| INSTRUCTIONS FOR THE TASK |
Check every line below, and copy those that include "lines".

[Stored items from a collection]
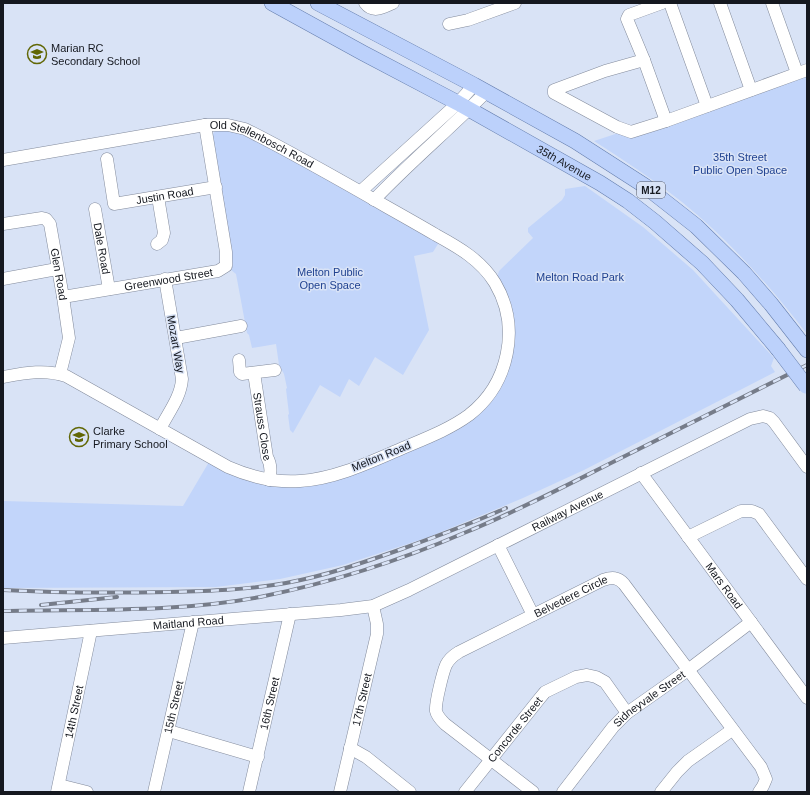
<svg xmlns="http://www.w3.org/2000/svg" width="810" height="795" font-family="Arial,sans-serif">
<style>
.green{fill:#c2d5fa}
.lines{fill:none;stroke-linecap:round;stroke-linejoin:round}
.minor-casing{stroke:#838b9c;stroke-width:13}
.major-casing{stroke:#647dad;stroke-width:16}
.minor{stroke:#fff;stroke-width:12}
.major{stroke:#bcd1fb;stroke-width:15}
.rail-casing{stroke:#767c89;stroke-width:4}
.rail{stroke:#d9e3f6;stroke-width:2.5;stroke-dasharray:8;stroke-linecap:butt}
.major-bridge-casing{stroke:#647dad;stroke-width:16;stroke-linecap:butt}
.major-bridge{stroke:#bcd1fb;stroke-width:15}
.labels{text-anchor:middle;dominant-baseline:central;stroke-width:3;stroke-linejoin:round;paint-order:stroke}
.shield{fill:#d9e3f6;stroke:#505560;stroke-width:1}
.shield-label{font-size:10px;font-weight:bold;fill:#15181f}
.poi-label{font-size:11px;fill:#15181f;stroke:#d9e3f6;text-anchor:start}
.street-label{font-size:11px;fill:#15181f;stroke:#d9e3f6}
.park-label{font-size:11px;fill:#214391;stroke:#d9e3f6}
</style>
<rect width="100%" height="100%" fill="#d9e3f6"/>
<!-- green -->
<g class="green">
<path d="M 807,71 L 807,334 C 770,286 729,240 682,202 C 654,180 624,160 594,141 Z"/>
<path d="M 216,130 L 240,131 L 436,240 L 438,244 L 433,252 L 414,256 L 429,330 L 403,375 L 375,357 L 359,386 L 349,379 L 340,397 L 320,385 L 293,433 L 290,430 L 288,415 L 289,414 L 286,389 L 287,388 L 284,374 L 279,365 L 276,344 L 252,348 L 249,335 L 247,333 L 236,274 L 231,270 L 233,264 L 212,138 L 212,135 Z"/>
<path d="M 585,186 L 643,227 L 693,270 L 774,358 L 771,366 L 775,372 L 584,470 L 523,498 L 429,537 L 343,565 L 280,579 L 216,587 L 3,588 L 3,501 L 183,506 L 209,462 L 297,485 L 457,427 L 508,365 L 497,278 L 499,271 L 533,238 L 528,232 L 528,228 L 562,200 L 565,195 L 565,189 Z"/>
</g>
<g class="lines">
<defs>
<g id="minor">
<path d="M 365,3 C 373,14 384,7 393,3"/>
<path d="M 662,3 L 629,15 L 627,19 L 644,60 L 666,121 L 807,70"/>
<path d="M 670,3 L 707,106"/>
<path d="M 720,3 L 751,90"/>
<path d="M 772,3 L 797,73"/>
<path d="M 449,24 L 468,20 L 515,3"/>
<path d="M 644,60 L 605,71 L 554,90 L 554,93 L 617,127 L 631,132 L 666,121"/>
<path id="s1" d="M 107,159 L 114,204 L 216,187"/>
<path id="s2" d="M 3,160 L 205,125 L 228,125 L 245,129 C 293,153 340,180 387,207 C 403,216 419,225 436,235 C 458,247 481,260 495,283 C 521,327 509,384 469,415 C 447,431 421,440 396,451 C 366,464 333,479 300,481 C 274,483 251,477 228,467 L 66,376 C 45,369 25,373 3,377"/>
<path d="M 361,191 L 458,103 L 474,85"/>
<path d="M 374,200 C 410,162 450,129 486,92"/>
<path id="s3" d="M 95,209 L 109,289"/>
<path id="s4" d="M 3,224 L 42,218 L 46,219 L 50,224 L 63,297 L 69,338 L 60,374"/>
<path d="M 157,244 L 162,240 L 164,233 L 158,197"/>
<path d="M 3,279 L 57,269"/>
<path id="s5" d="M 63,297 L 218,271 L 226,266 L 226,252 L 205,125"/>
<path d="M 176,338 L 241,326"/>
<path d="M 239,360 L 240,372 L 242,374 L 275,370"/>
<path id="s6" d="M 254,373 L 267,457 C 271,464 271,473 269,480"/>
<path d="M 160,429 C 168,413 181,397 182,379 L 165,279"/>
<path id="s7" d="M 641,473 L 807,698"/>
<path d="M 688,537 L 741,511 L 752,511 L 759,514 L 807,579"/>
<path d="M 498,545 L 533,615"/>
<path id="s8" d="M 3,638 L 341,610 L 373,606 L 409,590 L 750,419 L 763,416 L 770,418 L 774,422 L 807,467"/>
<path d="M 169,731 L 258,757"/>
<path d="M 350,748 L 366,757 L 410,792"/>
<path d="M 59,785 L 87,792"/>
<path id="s9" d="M 57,792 L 91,631"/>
<path id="s10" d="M 154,792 L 193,622"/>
<path id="s11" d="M 249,792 L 290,614"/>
<path id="s12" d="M 340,792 L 377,634 L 377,624 L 373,606"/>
<path id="s13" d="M 465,792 L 540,698 L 545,692 L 576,677 L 587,675 L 596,677 L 605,682 L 627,713"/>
<path id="s14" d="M 533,792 L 445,724 C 441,720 437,716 436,711 C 435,703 443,672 446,665 C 449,659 454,655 459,652 L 603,580 C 612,577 618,577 624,584 L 761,767 L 766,779 L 763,786 L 759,792"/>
<path id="s15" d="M 563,792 L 613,727 L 627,713 L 688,670 L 751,622"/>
<path d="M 661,792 L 677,772 L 688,761 L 732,730"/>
</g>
<g id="major">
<path id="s16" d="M 272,3 L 363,53 L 458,103 L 600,183 L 628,201 L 655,222 L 702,263 L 737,300 L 778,349"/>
<path d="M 318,3 L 474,85 L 575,141 L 645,186 L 696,226 L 744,273 L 771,304 L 807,350"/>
</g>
</defs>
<!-- minor casing -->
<use href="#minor" class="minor-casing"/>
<!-- major casing -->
<use href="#major" class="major-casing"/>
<!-- minor -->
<use href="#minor" class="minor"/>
<!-- major -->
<use href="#major" class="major"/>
<defs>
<g id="rail">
<path d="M 3,590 C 58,593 114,593 169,592 C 208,591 247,590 286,583 C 325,576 362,563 399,550 C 435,537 471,524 506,508"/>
<path d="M 41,605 L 117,597"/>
<path d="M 3,611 C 87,609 177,613 260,597 C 329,583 399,561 464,533 C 516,512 565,486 615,461 C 679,429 743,397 807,365"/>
</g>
</defs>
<!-- rail casing -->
<use href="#rail" class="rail-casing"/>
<!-- rail -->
<use href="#rail" class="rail"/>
<defs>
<path id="major-bridge" d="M 778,349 L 806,386"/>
</defs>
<!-- major-bridge casing -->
<use href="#major-bridge" class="major-bridge-casing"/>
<!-- major-bridge -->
<use href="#major-bridge" class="major-bridge"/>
</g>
<!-- icons -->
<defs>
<symbol id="school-ring" viewBox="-11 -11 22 22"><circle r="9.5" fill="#d9e3f6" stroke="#616705" stroke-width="1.5"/><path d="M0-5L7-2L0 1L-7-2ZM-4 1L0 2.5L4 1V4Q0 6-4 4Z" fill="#616705"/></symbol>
</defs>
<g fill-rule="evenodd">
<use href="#school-ring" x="26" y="43" width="22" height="22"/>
<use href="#school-ring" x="68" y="426" width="22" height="22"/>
</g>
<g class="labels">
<!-- shield labels -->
<rect class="shield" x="637" y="182" width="28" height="16" rx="3"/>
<g class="shield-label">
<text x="651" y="190">M12</text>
</g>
<!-- poi labels -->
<g class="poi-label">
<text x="51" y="48">Marian RC<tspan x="51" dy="13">Secondary School</tspan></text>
<text x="93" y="431">Clarke<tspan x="93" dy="13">Primary School</tspan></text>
</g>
<!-- street labels -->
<g class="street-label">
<text stroke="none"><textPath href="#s2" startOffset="266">Old Stellenbosch Road</textPath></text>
<text stroke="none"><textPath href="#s16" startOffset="333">35th Avenue</textPath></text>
<text stroke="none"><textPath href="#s1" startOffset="97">Justin Road</textPath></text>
<text stroke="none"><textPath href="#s3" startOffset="40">Dale Road</textPath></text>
<text stroke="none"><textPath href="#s4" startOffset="101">Glen Road</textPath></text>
<text stroke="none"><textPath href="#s5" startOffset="107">Greenwood Street</textPath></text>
<text transform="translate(176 344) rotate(80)">Mozart Way</text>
<text stroke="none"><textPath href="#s6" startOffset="54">Strauss Close</textPath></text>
<text transform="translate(381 456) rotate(-22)">Melton Road</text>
<text stroke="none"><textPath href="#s8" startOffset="588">Railway Avenue</textPath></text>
<text stroke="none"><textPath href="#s7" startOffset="140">Mars Road</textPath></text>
<text stroke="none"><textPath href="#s14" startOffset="318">Belvedere Circle</textPath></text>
<text stroke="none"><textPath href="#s8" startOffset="186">Maitland Road</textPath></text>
<text stroke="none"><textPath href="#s12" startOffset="95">17th Street</textPath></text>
<text stroke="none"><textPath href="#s15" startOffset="128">Sidneyvale Street</textPath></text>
<text stroke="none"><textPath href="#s11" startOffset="91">16th Street</textPath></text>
<text stroke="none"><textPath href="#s10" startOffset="87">15th Street</textPath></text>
<text stroke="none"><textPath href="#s9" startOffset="82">14th Street</textPath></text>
<text stroke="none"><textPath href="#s13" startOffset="80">Concorde Street</textPath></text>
</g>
<!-- park labels -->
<g class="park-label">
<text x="740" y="157">35th Street<tspan x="740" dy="13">Public Open Space</tspan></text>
<text x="330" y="272">Melton Public<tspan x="330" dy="13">Open Space</tspan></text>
<text x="580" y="277">Melton Road Park</text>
</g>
</g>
<!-- border -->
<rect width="810" height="795" fill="none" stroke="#15181f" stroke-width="8"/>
</svg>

| RESPONSE TO THIS EXERCISE |
.lines{fill:none;stroke-linecap:round;stroke-linejoin:round}
<g class="lines">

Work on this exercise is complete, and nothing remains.